The overloading mechanism of Perl 5 has been superseded by Perl 6's
multiple dispatch mechanism.  Nearly all internal functions
are defined as C<multi> subs or C<multi> methods on generic types.
Built-in operators are merely oddly named functions with an alternate
call syntax.  All you have to do to overload them is to define your
own C<multi> subs and methods that operate on arguments with more
specific types.

For unary operators, this makes little effective difference, but for
binary operators, multiple dispatch fixes the Perl 5 problem of paying
attention only to the type of the left argument.  Since both argument
types are used in deciding which routine to call, there is no longer
any trickery involving swapping the arguments to use the right argument's
type instead of the left one.  And there's no longer any need to
examine a special flag to see if the arguments were reversed.

For much more about multiple dispatch, see S12.

=head1 Syntax

There is no longer any special C<use overload> syntax separate from the
declarations of the C<multi> routines themselves.  To overload an
existing built-in sub, say something like:

    multi sub uc (TurkishStr $s) {...}

A C<multi> is automatically exported if governed by a proto that is exported.
It may also be explicitly exported:

    multi sub uc (TurkishStr $s) is export {...}

Now if you call C<uc()> on any Turkish string, it will call your
function rather than the built-in one.

If you import a multi into a UNIT scope, it is automatically re-exported.

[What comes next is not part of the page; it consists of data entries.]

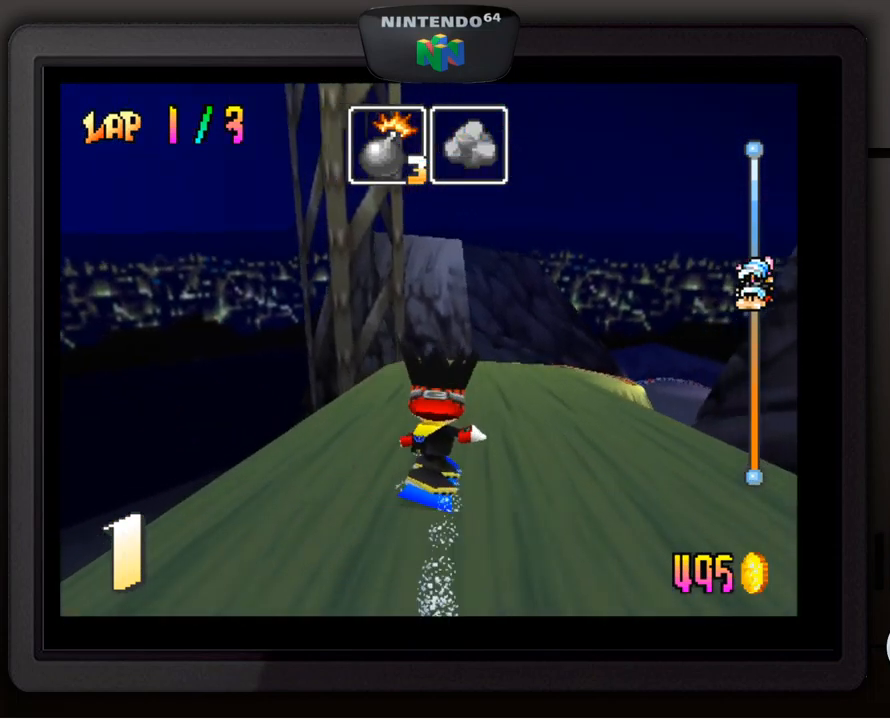
{"buttons": [], "left_stick": "center", "events": [[17, "left_stick", "down-right"], [267, "B", "down"], [283, "left_stick", "center"], [400, "B", "up"]]}
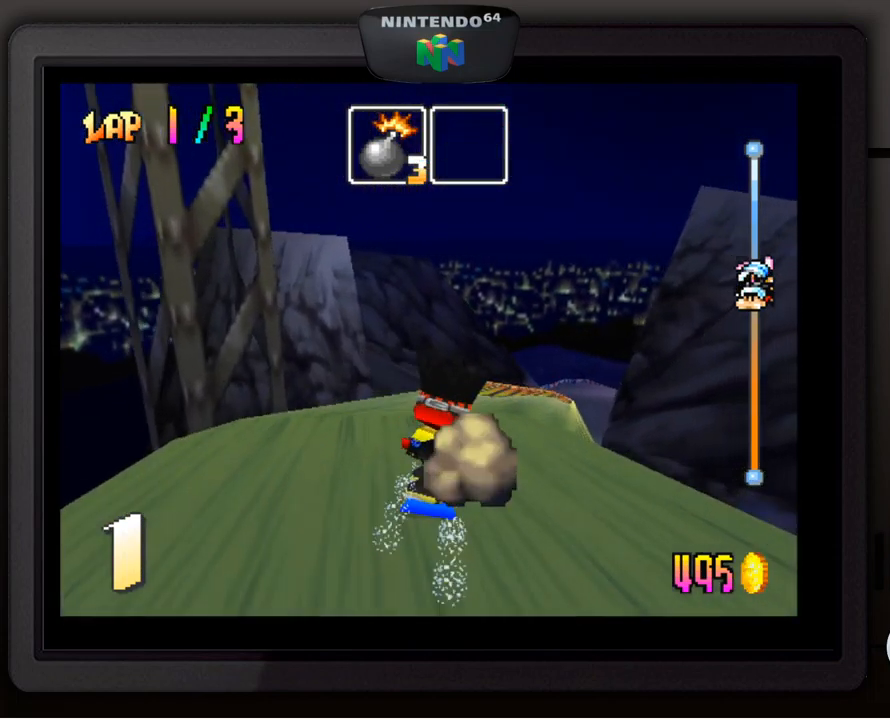
{"buttons": [], "left_stick": "down-right", "events": [[117, "left_stick", "down-right"], [317, "left_stick", "center"], [434, "left_stick", "down-right"]]}
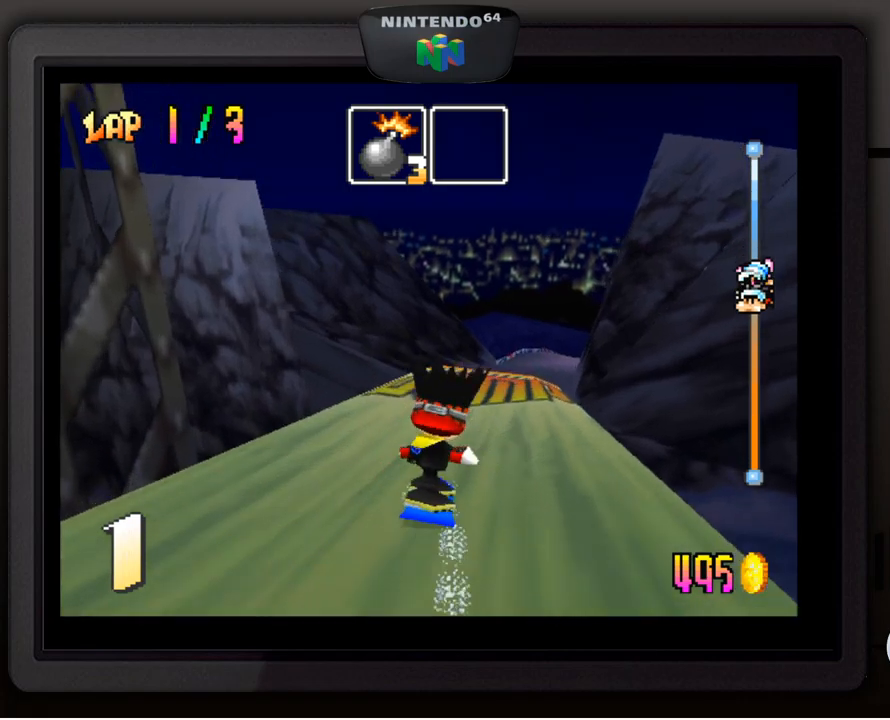
{"buttons": [], "left_stick": "center", "events": [[100, "left_stick", "center"], [234, "left_stick", "down-right"], [484, "left_stick", "center"]]}
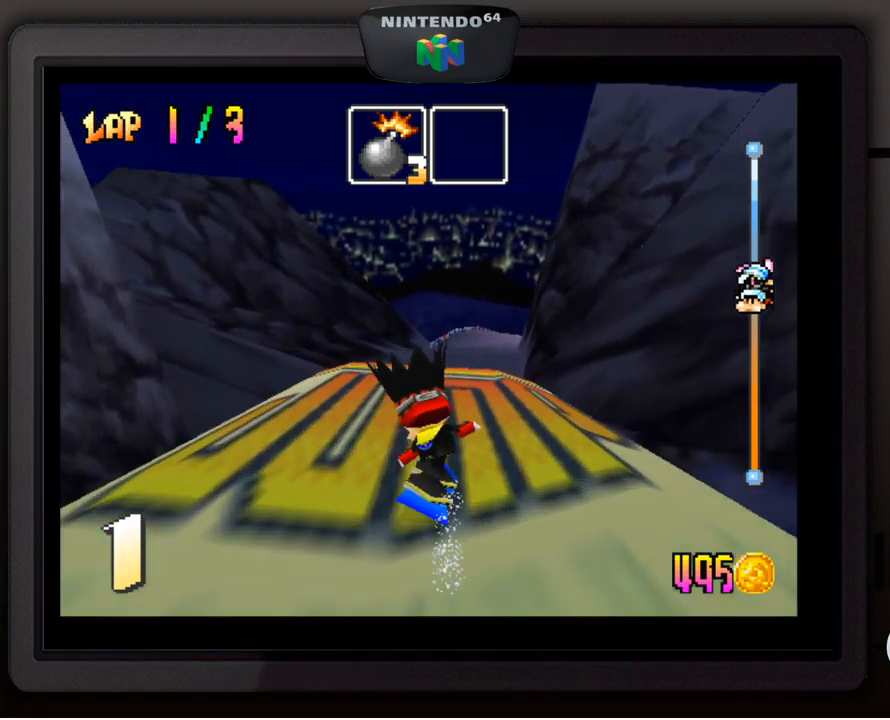
{"buttons": [], "left_stick": "up-left", "events": [[50, "A", "down"], [417, "left_stick", "up-left"], [450, "A", "up"]]}
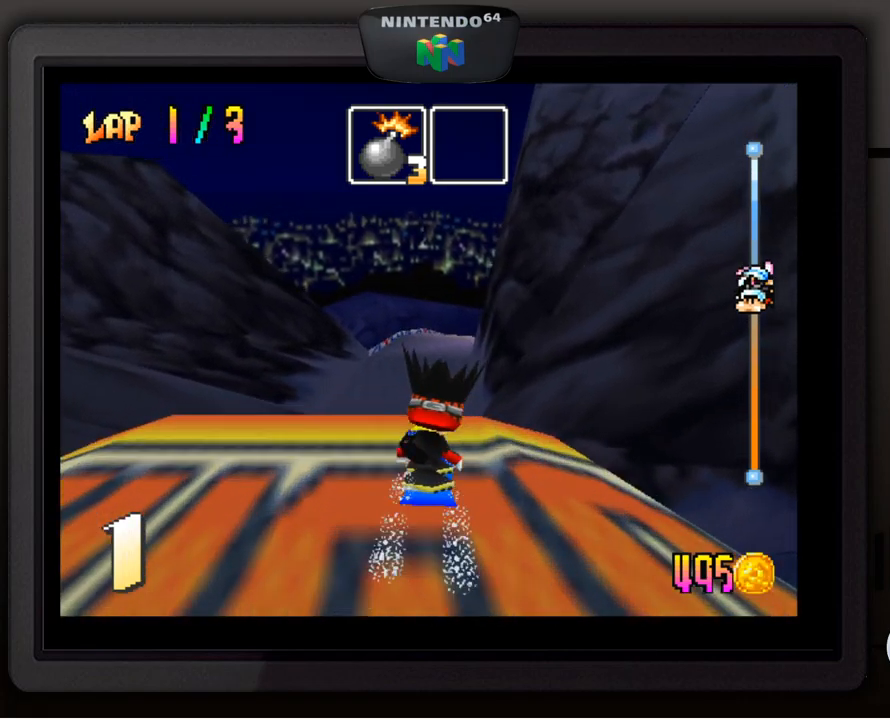
{"buttons": [], "left_stick": "up-left", "events": []}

The types of the parameters are included in the I<longname> of any C<multi>
sub or method.  So if you want to overload string concatenation for Arabic
strings so you can handle various ligatures, you can say:

    multi sub infix:<~>(ArabicStr $s1, ArabicStr $s2) {...}
    multi sub infix:<~>(Str $s1, ArabicStr $s2) {...}
    multi sub infix:<~>(ArabicStr $s1, Str $s2) {...}

The C<use overload> syntax had one benefit over Perl 6's syntax in that
it was easy to alias several different operators to the same service
routine.  This can easily be handled with Perl 6's aliasing:

    multi sub unimpl (MyFoo $x, MyFoo $y) { upchuck(); }
    &infix:<+> ::= &unimpl;
    &infix:<-> ::= &unimpl;
    &infix:<*> ::= &unimpl;
    &infix:</> ::= &unimpl;

A C<multi> is in effect only within the scope in which it is defined or
imported.  Generally you want to put your C<multi> subs into a package
that will be imported wherever they are needed.

Conjectural: If the first parameter to a C<multi> signature is followed
by an invocant colon, that signature represents two signatures, one
for an ordinary method definition, and one for the corresponding C<multi>
definition that has a comma instead of the colon.  This form is legal
only where the standard method definition would be legal, and only
if any declared type of the first parameter is consistent with C<$?CLASS>.

=head1 Fallbacks

Dispatch is based on a routine's signature declaration without regard
to whether the routine is defined yet.  If an attempt is made to
dispatch to a declared but undefined routine, Perl will redispatch
to an C<AUTODEF> submethod [conjectural] as appropriate to define the routine.  This provides
a run-time mechanism for fallbacks.  By default, these declarations
are taken at face value and do not specify any underlying semantics.
As such, they're a "shallow" interpretation.

[Note: the following section on "is deep" may no longer be necessary given
the way metaoperators are now constructed.]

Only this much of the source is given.